On m’attrapa sans délicatesse pour me jeter entre deux murets de pierres disjointes qui puaient le sang, la chaire pourrie, la cendre froide. L’air était profondément empuanti de tous ces relents horribles, mais le pire était encore ce monstrueux parfum d’angoisse qui rôdait à quelques centimètres de moi.
Mon corps était devenu si rigide qu’ils ne prirent pas la peine de m’entraver. Je n’avais pas la moindre chance de me soustraire à ce qu’il allait m’arriver. Je savais que le même traitement m’était réservé, que j’allais endurer ce que je ne croyais pas seulement possible…
J’aurais voulu avoir un peu de temps pour m’y préparer. J’aurais même donné la vie des autres pour savoir encaisser ce que je savais ne pas pouvoir endurer…

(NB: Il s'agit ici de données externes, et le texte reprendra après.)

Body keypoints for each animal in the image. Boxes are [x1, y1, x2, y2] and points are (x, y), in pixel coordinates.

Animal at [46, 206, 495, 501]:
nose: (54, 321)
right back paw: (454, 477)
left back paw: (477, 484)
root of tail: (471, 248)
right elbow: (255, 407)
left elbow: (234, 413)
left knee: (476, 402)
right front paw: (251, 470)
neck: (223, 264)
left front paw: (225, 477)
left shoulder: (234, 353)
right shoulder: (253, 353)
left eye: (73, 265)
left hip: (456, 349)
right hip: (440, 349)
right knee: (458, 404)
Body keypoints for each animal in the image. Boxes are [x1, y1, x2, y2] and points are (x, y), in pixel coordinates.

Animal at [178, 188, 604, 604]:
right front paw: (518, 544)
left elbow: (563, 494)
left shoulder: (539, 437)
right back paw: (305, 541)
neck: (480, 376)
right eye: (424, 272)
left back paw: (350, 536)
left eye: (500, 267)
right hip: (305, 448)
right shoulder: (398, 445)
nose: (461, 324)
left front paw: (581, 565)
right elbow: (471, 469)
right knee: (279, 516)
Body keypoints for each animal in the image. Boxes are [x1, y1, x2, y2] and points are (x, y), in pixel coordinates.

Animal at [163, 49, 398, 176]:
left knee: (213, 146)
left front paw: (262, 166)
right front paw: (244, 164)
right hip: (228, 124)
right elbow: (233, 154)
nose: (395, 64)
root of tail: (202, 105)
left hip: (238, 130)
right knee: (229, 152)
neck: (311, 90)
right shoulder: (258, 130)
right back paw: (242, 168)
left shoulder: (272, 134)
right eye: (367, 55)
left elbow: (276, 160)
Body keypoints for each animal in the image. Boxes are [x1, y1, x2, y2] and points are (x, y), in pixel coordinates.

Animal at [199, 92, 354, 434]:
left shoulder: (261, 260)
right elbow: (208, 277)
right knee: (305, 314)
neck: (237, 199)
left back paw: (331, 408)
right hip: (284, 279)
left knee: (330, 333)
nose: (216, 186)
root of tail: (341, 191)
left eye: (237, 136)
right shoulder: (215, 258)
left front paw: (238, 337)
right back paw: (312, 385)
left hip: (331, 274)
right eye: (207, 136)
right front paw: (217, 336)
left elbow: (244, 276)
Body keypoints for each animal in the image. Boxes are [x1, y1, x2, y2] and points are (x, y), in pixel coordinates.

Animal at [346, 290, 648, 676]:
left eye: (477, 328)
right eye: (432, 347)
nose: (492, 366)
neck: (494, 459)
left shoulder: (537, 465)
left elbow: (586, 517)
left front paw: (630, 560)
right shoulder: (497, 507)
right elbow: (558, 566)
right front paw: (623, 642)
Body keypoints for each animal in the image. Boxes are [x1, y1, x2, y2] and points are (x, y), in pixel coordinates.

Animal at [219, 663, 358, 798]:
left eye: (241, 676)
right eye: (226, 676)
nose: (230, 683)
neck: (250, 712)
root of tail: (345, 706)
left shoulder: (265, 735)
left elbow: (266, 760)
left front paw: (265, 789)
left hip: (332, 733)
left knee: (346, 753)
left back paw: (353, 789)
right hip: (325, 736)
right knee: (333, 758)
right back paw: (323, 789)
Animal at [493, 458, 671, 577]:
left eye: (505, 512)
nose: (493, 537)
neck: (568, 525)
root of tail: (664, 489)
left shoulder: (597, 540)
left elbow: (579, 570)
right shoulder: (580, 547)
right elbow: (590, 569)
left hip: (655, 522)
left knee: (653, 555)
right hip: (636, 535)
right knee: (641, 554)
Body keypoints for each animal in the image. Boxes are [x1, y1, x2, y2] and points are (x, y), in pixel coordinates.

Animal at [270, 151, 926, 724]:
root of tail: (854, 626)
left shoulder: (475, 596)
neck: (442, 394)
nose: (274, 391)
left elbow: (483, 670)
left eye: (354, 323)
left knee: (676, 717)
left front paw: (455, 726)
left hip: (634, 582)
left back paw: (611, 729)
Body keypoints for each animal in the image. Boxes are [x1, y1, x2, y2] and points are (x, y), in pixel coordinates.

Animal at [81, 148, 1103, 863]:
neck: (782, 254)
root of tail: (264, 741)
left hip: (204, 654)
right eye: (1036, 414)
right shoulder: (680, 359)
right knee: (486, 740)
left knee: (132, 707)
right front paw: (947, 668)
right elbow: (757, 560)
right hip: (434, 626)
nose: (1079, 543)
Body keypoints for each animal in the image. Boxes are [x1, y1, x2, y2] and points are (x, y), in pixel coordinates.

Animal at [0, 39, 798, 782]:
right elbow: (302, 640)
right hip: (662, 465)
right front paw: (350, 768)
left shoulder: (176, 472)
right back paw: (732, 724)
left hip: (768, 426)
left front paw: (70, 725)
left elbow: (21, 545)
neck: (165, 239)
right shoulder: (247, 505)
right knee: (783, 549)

Pensée qui ne fut guère charitable en cet instant, mais qui saurait souffrir l’enfer sans rien en dire ?
Comme mon prédécesseur, les monstres me rouèrent de coups.
Si la souffrance avait eu un jour des frontières infranchissables, elles auraient disparu, effacées par l’infinie cruauté du châtiment qu’on m’infligea. Les mots ont leurs limites pour exprimer le sens de nos impressions. La douleur, elle, n’en connaît aucune.
Mes bourreaux se sont acharnés sur ma pauvre carcasse avec vigueur et constance pendant ce qui me parut une éternité. Quand, brisé et écrasé de coups, je rendis mon dernier cri, ils cessèrent de s’intéresser à moi. J’étais arrivé au stade final de la résignation. À l’instar de celui qui m’avait précédé sur ce terrible chemin, j’avais rendu le peu de vie qu’il me restait pour plonger dans le néant.
Puis tous les autres y passèrent. Chacun de ceux qui avaient été sortis du gigantesque chaudron subirent les mêmes atrocités. Nos bourreaux ne nous avaient pas posé la moindre question. Ils ne nous avaient même pas dit pourquoi nous subissions toute cette folie obscène et macabre.
J’avais pourtant compris pourquoi : de nos corps, il ne restait plus qu’une fine poussière qu’un coup de vent souleva pour l’emmener au loin, dans quelque invisible recoin de cette infecte caverne.
Il ne restait plus de nous que des âmes, dépouillées de leur gangue de chair et de sang.
L’Éther nous ouvrait ses portes. Des portes immenses, toute de fer, rougies par la chaleur infernale d’un feu dantesque qui brûlait à leur pied.
- Emmenez-les ! ordonna alors la voix gutturale.